[Exercise input — start]
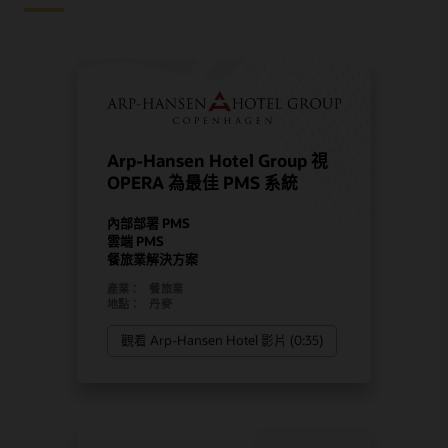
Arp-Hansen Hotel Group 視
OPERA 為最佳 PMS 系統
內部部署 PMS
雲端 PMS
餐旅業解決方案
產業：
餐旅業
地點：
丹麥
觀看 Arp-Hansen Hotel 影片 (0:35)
[Exercise input — finish]
[Exercise input — start]
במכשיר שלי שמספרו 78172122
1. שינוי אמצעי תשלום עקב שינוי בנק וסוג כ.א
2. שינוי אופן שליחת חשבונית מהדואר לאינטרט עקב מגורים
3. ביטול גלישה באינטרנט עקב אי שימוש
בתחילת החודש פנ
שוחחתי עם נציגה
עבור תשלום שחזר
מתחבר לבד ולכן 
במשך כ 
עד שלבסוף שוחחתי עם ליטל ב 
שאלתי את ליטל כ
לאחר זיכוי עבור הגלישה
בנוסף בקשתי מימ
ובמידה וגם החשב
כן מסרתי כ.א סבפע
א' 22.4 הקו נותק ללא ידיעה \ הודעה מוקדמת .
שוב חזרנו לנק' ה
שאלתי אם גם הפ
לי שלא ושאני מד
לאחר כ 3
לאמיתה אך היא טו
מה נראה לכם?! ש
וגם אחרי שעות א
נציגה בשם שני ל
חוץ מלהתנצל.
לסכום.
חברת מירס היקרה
[Exercise input — finish]
[Exercise input — start]
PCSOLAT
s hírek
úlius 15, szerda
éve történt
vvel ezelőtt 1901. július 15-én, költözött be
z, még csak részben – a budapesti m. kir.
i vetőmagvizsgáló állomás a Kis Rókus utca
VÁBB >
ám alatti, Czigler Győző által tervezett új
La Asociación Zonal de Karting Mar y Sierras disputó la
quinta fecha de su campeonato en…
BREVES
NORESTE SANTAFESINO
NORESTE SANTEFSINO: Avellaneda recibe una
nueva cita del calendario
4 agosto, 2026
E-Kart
[Exercise input — finish]
Written task ::
Copy the lines from the records word for word. Begin at the line that has "Arp-Hansen Hotel Group 視" and stop after the line that has "觀看 Arp-Hansen Hotel 影片 (0:35)".

Result ::
Arp-Hansen Hotel Group 視
OPERA 為最佳 PMS 系統
內部部署 PMS
雲端 PMS
餐旅業解決方案
產業：
餐旅業
地點：
丹麥
觀看 Arp-Hansen Hotel 影片 (0:35)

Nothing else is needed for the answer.